Regarding aim 2, at CRG, we have successfully expressed TANGO1-short and Sec23 bearing optogenetically controlled features at the endoplasmic reticulum exit site (ERES). We can trap these proteins at ERES by exposure of cells to blue light. Under these conditions, transport of secretory cargo from the ERES is blocked, but retrograde transport to the ER is unaffected. Upon shifting to white light, the TANGO1short-Sec23 complex is broken. The blue light induced assembly and disassembly upon shift to white light reactions are extremely rapid and allow us to monitor the dynamics of ERES proposed in our ERC synergy proposal objectives. We plan to use this set up to ask questions related to the ability of TANGO1 to undergo phase condensation at the ERES and test how this assembly affects its interaction with proteins of the export machinery in cis, and proteins of the early Golgi cisternae in trans.
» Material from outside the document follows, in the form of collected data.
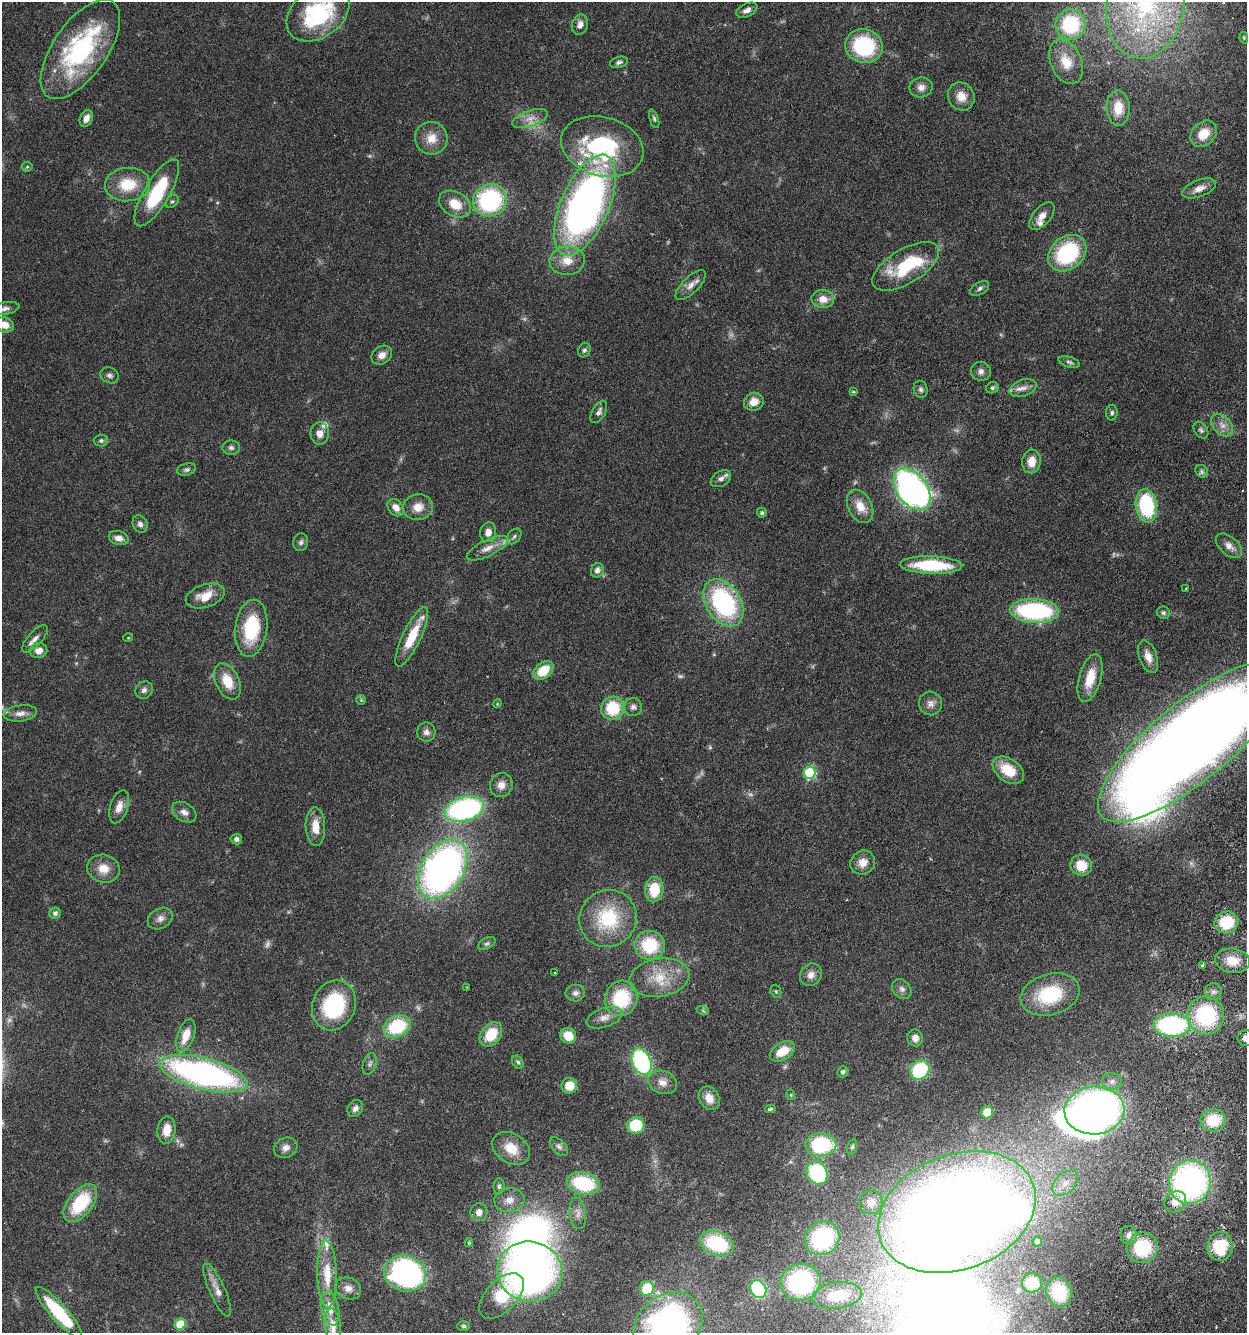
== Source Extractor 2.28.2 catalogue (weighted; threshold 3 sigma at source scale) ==
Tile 6 of 4 x 4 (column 2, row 2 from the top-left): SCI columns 1561-2805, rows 2697-4027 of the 5510 x 5381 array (HDU 1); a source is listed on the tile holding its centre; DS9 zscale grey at full resolution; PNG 1249 x 1335 px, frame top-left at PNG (2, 2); each listed source drawn as its Kron ellipse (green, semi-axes under 4 px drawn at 4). Shown black and unused: <1% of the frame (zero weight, under 3 of 6 exposures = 4% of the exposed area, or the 3 px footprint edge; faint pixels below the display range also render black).
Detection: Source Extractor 2.28.2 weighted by HDU 2 'WHT'; one run over the whole footprint, this tile lists its part. Background 0.0651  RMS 0.0032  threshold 0.0132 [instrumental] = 3 sigma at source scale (4.09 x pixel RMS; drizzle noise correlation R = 1.36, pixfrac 0.8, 0.05/0.05 arcsec/px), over >= 5 px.
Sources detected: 222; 11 too faint to see at this stretch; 5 inside a brighter object's white glare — neither listed nor drawn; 8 inside a brighter listed object's ellipse — not listed separately; the other 198 listed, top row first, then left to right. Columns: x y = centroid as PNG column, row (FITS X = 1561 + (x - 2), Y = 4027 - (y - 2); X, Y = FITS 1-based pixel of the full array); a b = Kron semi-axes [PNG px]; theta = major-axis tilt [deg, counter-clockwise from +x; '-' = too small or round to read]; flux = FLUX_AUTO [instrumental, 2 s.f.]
These studies are aimed to address the question of ER-Golgi interface in creating compartmental boundary and in cargo transport in the anterograde and retrograde transport.
In a related objective, we have preliminary data that a modified tagged TANGO1 can be expressed at the outer mitochondrial membrane. This would allow addressing whether TANGO1 has the property to assemble into LLPS, the role of other interactors in cis and in trans, and whether it can recruit Golgi stacks in trans because of its properties and location.
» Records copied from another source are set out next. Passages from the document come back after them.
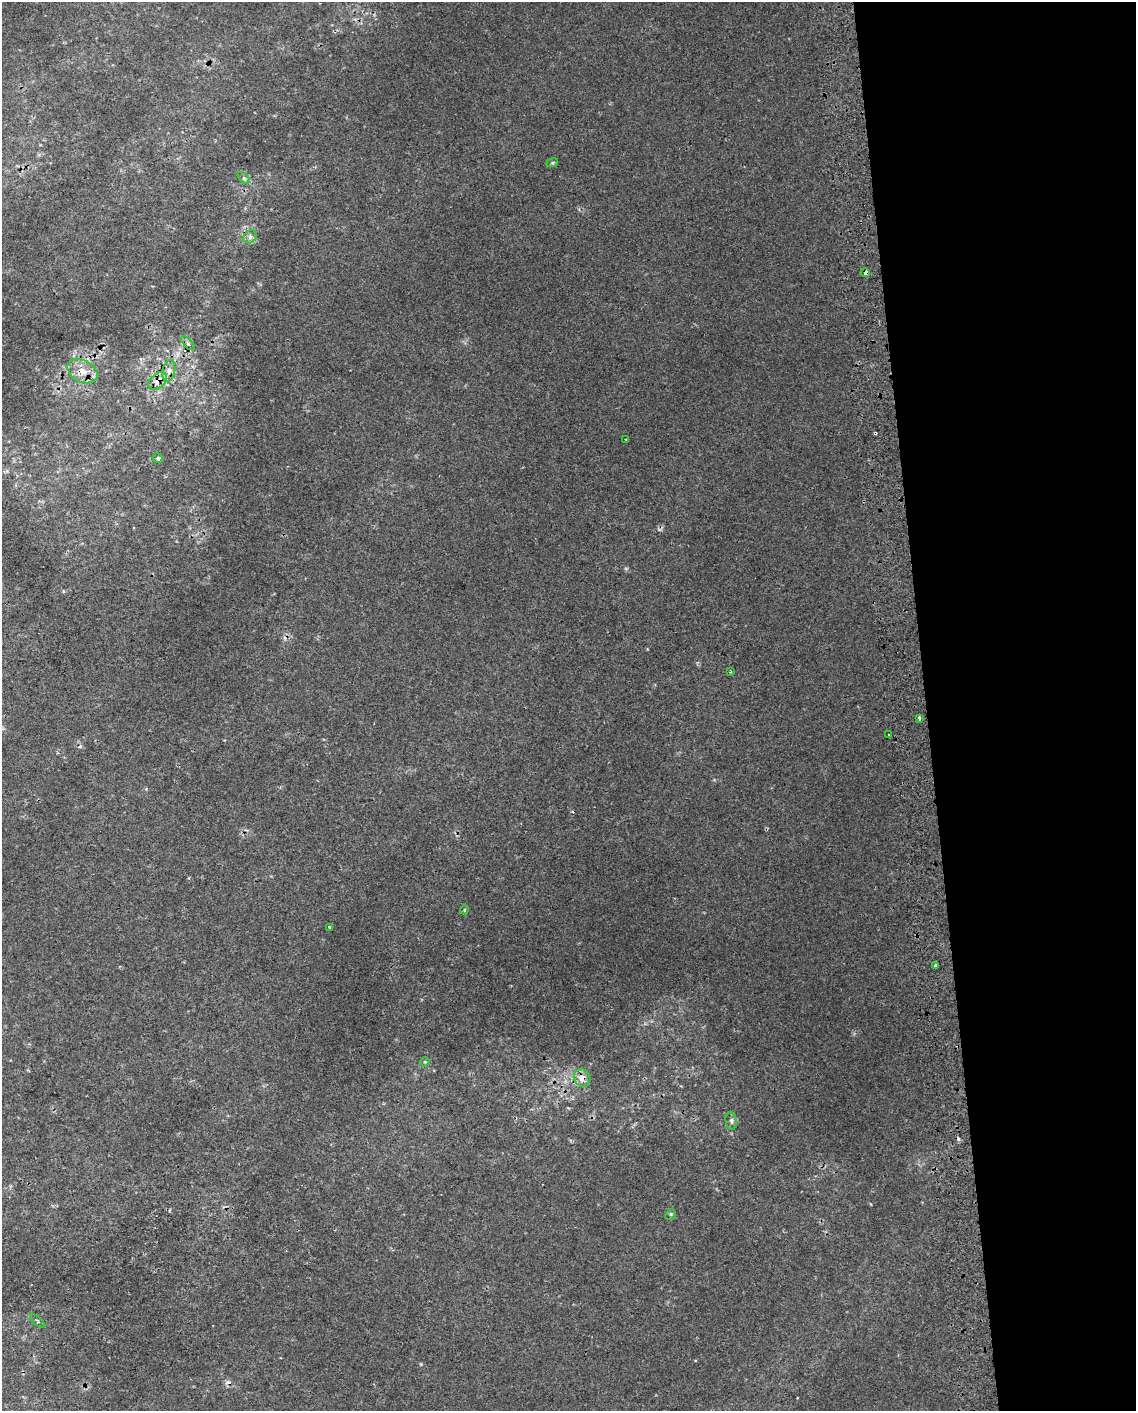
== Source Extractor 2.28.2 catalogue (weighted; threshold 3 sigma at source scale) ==
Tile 8 of 4 x 3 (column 4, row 2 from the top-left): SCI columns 3445-4578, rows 1418-2826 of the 4618 x 4284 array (HDU 1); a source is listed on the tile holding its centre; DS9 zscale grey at full resolution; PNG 1138 x 1413 px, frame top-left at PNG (2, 2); each listed source drawn as its Kron ellipse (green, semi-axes under 4 px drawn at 4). Shown black and unused: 19% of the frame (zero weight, under 2 of 3 exposures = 3% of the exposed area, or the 3 px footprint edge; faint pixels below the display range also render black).
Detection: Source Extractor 2.28.2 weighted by HDU 2 'WHT'; one run over the whole footprint, this tile lists its part. Background 0.0111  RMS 0.0076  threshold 0.034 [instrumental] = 3 sigma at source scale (4.5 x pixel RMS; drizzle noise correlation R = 1.50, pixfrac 1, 0.0396/0.0396 arcsec/px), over >= 5 px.
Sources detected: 25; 4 cosmic-ray / hot-pixel residue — neither listed nor drawn; the other 21 listed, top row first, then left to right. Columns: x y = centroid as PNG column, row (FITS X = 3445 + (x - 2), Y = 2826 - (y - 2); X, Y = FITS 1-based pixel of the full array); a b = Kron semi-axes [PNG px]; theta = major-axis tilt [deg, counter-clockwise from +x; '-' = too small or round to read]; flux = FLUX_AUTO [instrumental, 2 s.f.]
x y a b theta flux
552 163 6 3 18 0.87
244 178 7 4 -45 1.5
250 237 7 6 - 2.3
865 273 4 4 - 7
188 343 9 3 -45 1.4
82 371 16 11 -27 10
169 371 11 6 79 4.1
158 381 11 7 43 7.6
626 439 4 2 - 0.58
158 458 5 5 - 1.2
730 672 3 2 - 0.66
919 718 3 3 - 2.1
889 735 3 2 - 1.1
464 910 4 4 - 0.86
329 927 3 3 - 1.6
936 966 3 3 - 2.4
425 1062 4 4 - 0.86
582 1078 9 7 -58 6.6
731 1121 9 5 -81 2.1
671 1214 6 4 45 1
38 1321 9 3 -42 1.1
Overlapping masked pixels (flux is a lower limit): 4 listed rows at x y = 865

Regarding aim 3, we have tested a few approaches to generate Golgi-like structures in vitro. We tried to incorporate golgins in “sponge” phases. However, we discovered an incompatibility between the golgin we used, GM130, and one of the surfactants involved in the membrane assembly, -octadecyl glucoside. Alternatly, we tried to fuse small unilamellar vesicles to form deflated structures. We did not reach a sufficient yield of fusion to obtain large enough compartments. This type of hurdles was to be expected. We may continue in this direction by testing other surfactants (sponge phases) or by increasing our fusion efficiency (small unilamellar vesicles). Alternately, we may use other approaches such as deflating larger vesicles.
In spite of these advances each lab met several problems that slowed down the process.
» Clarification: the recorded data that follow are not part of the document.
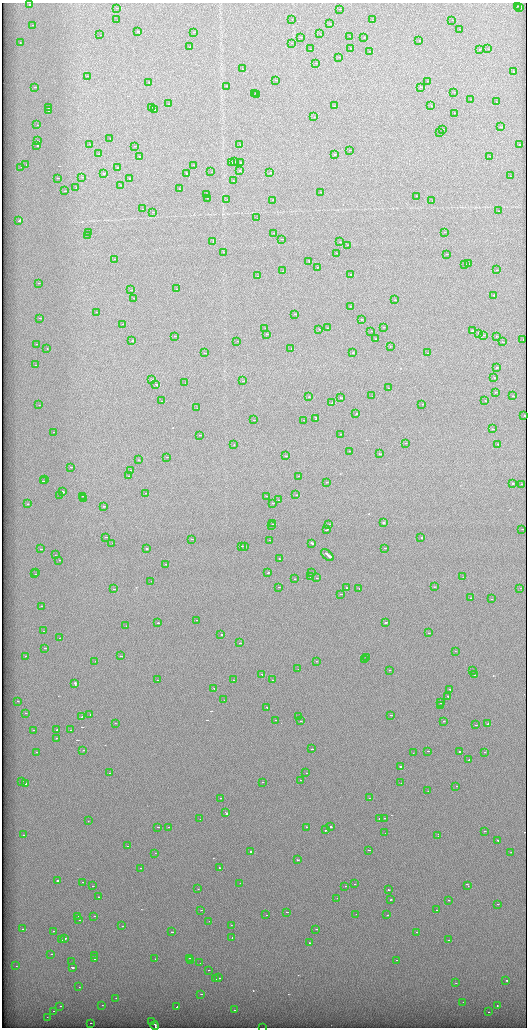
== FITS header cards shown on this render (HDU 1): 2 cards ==
NAXIS1  =                 1049 / length of data axis 1
NAXIS2  =                 2051 / length of data axis 2

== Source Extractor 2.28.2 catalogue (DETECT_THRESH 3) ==
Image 1049 x 2051 px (HDU 1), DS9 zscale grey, zoomed out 1/2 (1 PNG px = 2 x 2 image px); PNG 529 x 1030 px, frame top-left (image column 1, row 2050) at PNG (2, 3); each listed source drawn as its Kron ellipse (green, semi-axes under 4 px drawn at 4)
Background 1260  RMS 5.6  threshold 16.9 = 3 sigma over >= 5 px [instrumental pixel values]
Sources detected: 461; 47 cannot appear on this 1/2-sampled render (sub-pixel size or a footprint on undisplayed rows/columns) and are neither listed nor drawn; the other 414 listed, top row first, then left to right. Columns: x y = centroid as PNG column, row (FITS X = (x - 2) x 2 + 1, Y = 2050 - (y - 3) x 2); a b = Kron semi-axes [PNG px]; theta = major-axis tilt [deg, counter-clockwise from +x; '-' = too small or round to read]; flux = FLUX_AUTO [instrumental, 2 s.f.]
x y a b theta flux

A manuscript describing the role in anterograde trafficking of collagen is currently being prepared for submission. This is made possible by the joint effort of the CNRS and CRG groups, respectively. A first manuscript describing the self-assembly of GM130 proteins into 2D fluid-like domains has been submitted in February 2022.
Progress beyond the state of the art are indicated above.
Progress beyond the state of the art are indicated above.